:: Supplied passage ::
[start]
The performance of an AXI4-Stream Infrastructure IP core is limited only by the FPGA logic speed. Each core uses only block RAMs, LUTs, and registers and contains no I/O elements. The values presented in this section must be used as an estimation guideline; actual performance can vary.
Maximum Frequencies
Each core is designed to meet the maximum target frequency of 250 MHz on an AMD Kintex™ 7 FPGA (xc7k325tffg900-1). It can be expected that a -2 speed grade part can achieve 5% higher maximum target frequency and that a -3 speed grade part can achieve 10% higher maximum target frequency. For AXI4-Stream Switch configurations with more than approximately four masters or slaves, the target maximum frequency can be reduced by 20-25%.
[end]
:: Instructions ::
A) From the AXI4-Stream performance passage, extract the part that opens with the words containing "Maximum Frequencies" and closes with "reduced by 20-25%.".
B) Decide whether each statement agrees with the AXI4-Stream performance passage: (i) each core contains no I/O elements; (ii) a -3 speed grade part can be expected to reach a 20% higher maximum target frequency; (iii) the 250 MHz target frequency is given for an AMD Kintex 7 FPGA. Answer yes or no for each and quote the deciding words.
C) Write what follows the last sentence of the AXI4-Stream performance passage.
The material below comes from a different source than the AXI4-Stream performance passage.

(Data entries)
[start]
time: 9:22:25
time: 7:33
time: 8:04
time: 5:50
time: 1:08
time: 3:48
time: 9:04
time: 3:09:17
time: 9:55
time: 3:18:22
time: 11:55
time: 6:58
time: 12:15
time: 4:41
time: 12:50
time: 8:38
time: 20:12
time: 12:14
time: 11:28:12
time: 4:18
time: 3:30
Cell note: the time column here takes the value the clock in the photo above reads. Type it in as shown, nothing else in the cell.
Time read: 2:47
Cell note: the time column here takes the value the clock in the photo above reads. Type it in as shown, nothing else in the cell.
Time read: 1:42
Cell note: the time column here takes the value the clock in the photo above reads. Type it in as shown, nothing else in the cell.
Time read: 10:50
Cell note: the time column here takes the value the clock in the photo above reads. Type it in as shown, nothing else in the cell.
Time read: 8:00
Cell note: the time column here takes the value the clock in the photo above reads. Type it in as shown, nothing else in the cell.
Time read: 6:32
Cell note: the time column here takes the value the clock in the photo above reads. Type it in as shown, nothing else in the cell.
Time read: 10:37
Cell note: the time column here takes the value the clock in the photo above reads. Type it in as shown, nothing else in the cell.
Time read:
[end]
:: The answers ::
A)
Maximum Frequencies
Each core is designed to meet the maximum target frequency of 250 MHz on an AMD Kintex™ 7 FPGA (xc7k325tffg900-1). It can be expected that a -2 speed grade part can achieve 5% higher maximum target frequency and that a -3 speed grade part can achieve 10% higher maximum target frequency. For AXI4-Stream Switch configurations with more than approximately four masters or slaves, the target maximum frequency can be reduced by 20-25%.

B)
(i) Yes: "contains no I/O elements"
(ii) No: "a -3 speed grade part can achieve 10% higher maximum target frequency"
(iii) Yes: "the maximum target frequency of 250 MHz on an AMD Kintex™ 7 FPGA (xc7k325tffg900-1)"

C)
Latency
The latency in the IP cores can vary on an interface-to-interface basis,
depending on how the IP cores are configured. The latency is calculated in clocked
cycles and is measured as the time that it takes from the assertion of the slave
interface TVALID signal to the first assertion of
the master interface TVALID signal. The latency for
each of the individual modules is listed in Table 1. To obtain the minimum
latency for the system, add up the values shown in the following tables for the
modules in your system. The latency specifications assume that the master interface
TREADY signal input is always asserted. The
back-to-back delay is the number of clock cycles that back-to-back transfers can be
accepted by the module. This can be observed by counting how many cycles slave
interface TREADY is Low after a transfer is
accepted on the interface.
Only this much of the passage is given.